Consider the point on a human level. When a person sees his or her significant other, the heart soars and emotions get stirred up. They want to be in the presence of their beloved and shower them with every good thing, even at the risk of looking silly. A favorite example springs to mind from Commencement Week last year. A guy put on his rented tuxedo the morning of the formal and walked into the middle of an agonizingly boring meeting in which his date was stuck. The conversation screeched to a halt as he walked up to his girlfriend, gave her a bouquet of flowers in front of all of the other students, and walked out just as suddenly as he had walked in. (Nice, right?)

Now think of divine love. The goal of being in a relationship with God is not simply to seek the things we need or want. Still less is it merely to fulfill an obligation out of a sense of duty. The whole point is to fall head over heels in love with the One who first loved us. This is the supreme romance, and is better than anything else in the world. When we fall in love with God, we want to be with him, to know him better, and to give him everything. Like the guy in the tuxedo, we want to show our affection in unsparing and magnificent ways.

So often we think of prayer — the union of the individual with God — as tedious, boring, and even pointless. The stillness of prayer can make us uncomfortable and we can easily fall prey to all kinds of distractions. Prayer can be hard, to be sure, and it can seem downright impossible for those of us who are beginners. We don’t know where to start and we don’t know what to say.
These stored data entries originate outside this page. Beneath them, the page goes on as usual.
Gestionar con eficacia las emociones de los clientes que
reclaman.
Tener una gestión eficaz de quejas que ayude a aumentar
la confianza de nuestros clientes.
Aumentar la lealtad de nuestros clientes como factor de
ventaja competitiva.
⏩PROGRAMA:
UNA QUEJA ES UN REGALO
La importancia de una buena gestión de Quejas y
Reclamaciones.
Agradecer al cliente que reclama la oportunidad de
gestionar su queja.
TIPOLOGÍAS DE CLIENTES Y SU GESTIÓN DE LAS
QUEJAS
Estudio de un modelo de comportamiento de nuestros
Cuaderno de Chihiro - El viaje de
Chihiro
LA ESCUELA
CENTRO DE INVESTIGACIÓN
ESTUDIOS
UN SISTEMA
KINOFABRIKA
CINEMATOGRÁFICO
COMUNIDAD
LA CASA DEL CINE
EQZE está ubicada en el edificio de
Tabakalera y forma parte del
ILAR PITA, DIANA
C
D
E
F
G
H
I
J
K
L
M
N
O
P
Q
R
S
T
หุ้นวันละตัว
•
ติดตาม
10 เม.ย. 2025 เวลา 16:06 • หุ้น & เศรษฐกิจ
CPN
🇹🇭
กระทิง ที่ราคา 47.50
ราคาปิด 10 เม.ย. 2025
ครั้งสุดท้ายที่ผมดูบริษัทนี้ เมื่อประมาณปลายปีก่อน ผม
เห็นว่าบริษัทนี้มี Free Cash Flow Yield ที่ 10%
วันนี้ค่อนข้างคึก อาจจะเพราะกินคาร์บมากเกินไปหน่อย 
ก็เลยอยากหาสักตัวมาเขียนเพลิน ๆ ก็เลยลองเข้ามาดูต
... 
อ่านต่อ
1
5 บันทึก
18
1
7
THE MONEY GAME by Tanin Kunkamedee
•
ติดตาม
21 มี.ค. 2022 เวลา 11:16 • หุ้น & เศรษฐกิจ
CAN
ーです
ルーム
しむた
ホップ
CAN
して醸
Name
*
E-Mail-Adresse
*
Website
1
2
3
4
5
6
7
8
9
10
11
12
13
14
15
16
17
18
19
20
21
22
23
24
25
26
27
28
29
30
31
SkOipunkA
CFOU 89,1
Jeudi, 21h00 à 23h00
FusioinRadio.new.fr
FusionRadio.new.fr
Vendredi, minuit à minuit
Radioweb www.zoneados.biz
But isn’t that the way many of our human relationships start? We stutter, we stumble, and we try not to look stupid. But in due course we get better at it. Conversation comes more easily, and eventually can seem effortless. And prayer is the same way. As hard as it is at the beginning, the eventual joy and thrill of knowing and loving God is beyond our wildest dreams. As I said before, it’s the reason that God put us on this earth in the first place. We’re here to fall in love. And for the record, I kind of liked 50 First Dates. There, I said it.